The most demanding part of the project on Varikkotie will be the groundwater trough that will be built from the slab bridge all the way to the Ratasmyllyntie intersection. Karvonen says this sums up the challenging nature of the project: the old methods used in the construction of the metro line mean that exceptional solutions are now needed.
“The slab bridge built due to the soft soil is very low. Nevertheless, we have to build the Jokeri Light Rail line underneath it. At the same time, the surface of the groundwater is only one metre underground. We can under no circumstances make that any lower. Otherwise, the wooden piles that support the metro line would dry up, decay and lose their load-bearing capacity. That is why we are building a groundwater trough.”
Silvo notes that the extra load created by the new light rail line cannot be placed on the foundations of the bridge. The consequences could be calamitous.
“In addition to having to build the groundwater trough, we need to consider the load-bearing capacity of the old bridge structures in construction. For example, we cannot have the Jokeri Light Rail line place an additional burden on the foundations of the old feeding track bridge, so we need to build an underground bridge over the concrete pile feet and the pile fields.”
The large construction site also requires a lot of support activities from the environmental perspective. Mustapuro brook, which starts in Kontula and runs through the construction site, is a breeding ground for many species of fish, such as brown trout and pike. That means there are strict compulsory regulations concerning the turbidity of the water.
“Mustapuro brook is a protected and highly regulated construction area. The restrictions on the turbidity of the water went into effect on 15 September, so we had to plan our work in such a way as to finish everything by that date. Thanks to proactive planning, we have been able to maintain the natural conditions for the brown trout while ensuring that the project stays on schedule,” Karvonen explains.
Silvo considers this a typical example of how nature and animal habitats can be respected during infrastructure construction.
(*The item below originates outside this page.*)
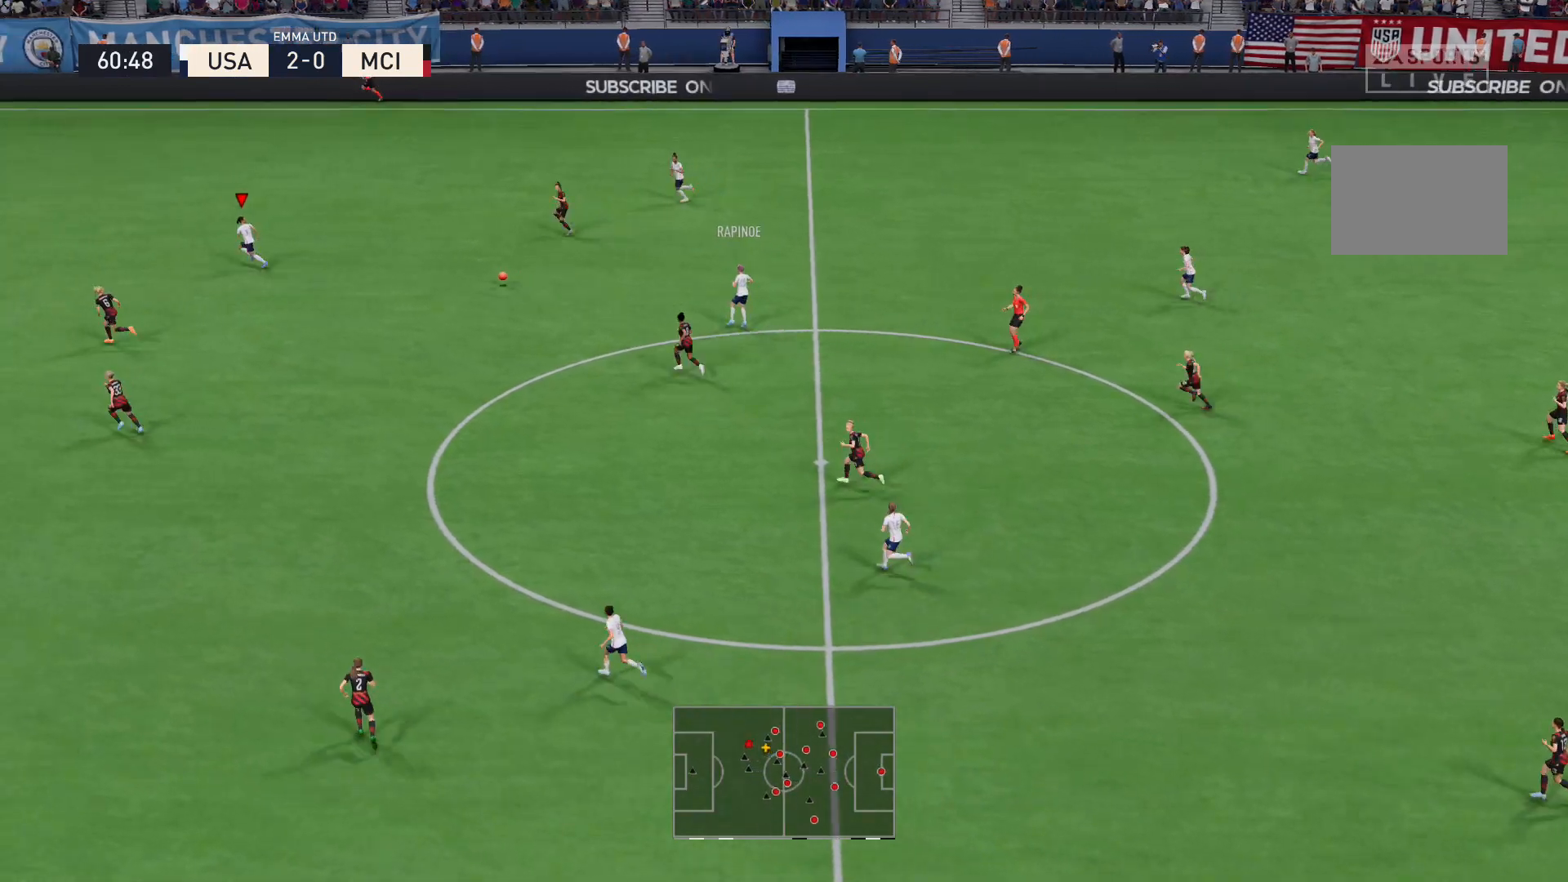
{"buttons": ["R2"], "left_stick": "left", "right_stick": "center", "events": []}
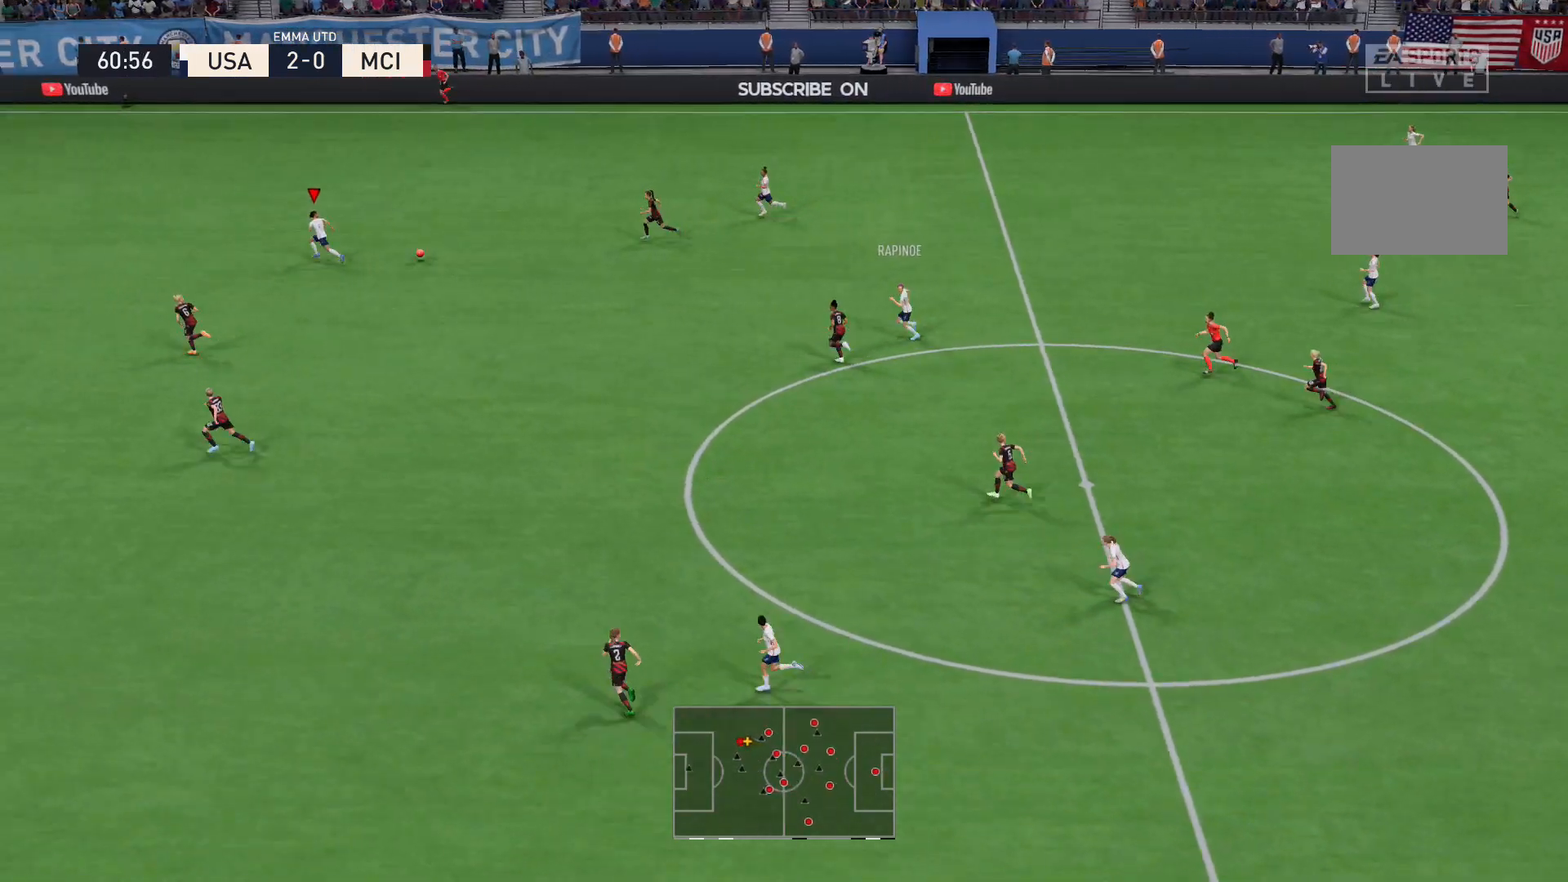
{"buttons": ["R2"], "left_stick": "left", "right_stick": "center", "events": []}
“You could say that the start of the brown trout migration and the flood sensitivity were the most important factors in the Mustapuro restoration plan. In the absence of those factors, we may have executed our work slightly differently. As it was, the environment dictated the schedule on behalf of the site managers and planners.
In addition to the local nature, the project has an impact on the local residents. Closed until autumn 2022, Varikkotie may be seen only as a multi-year construction project to many people, but Silvo views things differently.
“When you are working on something of this magnitude, you have to keep in mind all of the positive outcomes of the project. While the majority of what we do will only become visible years from now, we can make it understandable to the local residents now. We openly communicate the various work phases, take the local residents into consideration and guide those who use these roads. We want our work to be in the best interest of the city’s residents.”
Started 6/2019, to be completed 9/2022
50 people work on Varikkotie
Approximately 25 machines are used in the area, including excavators, wheel loaders, stabilisation machines, impact pile driving machines, bored pile driving machines, lorries and cranes.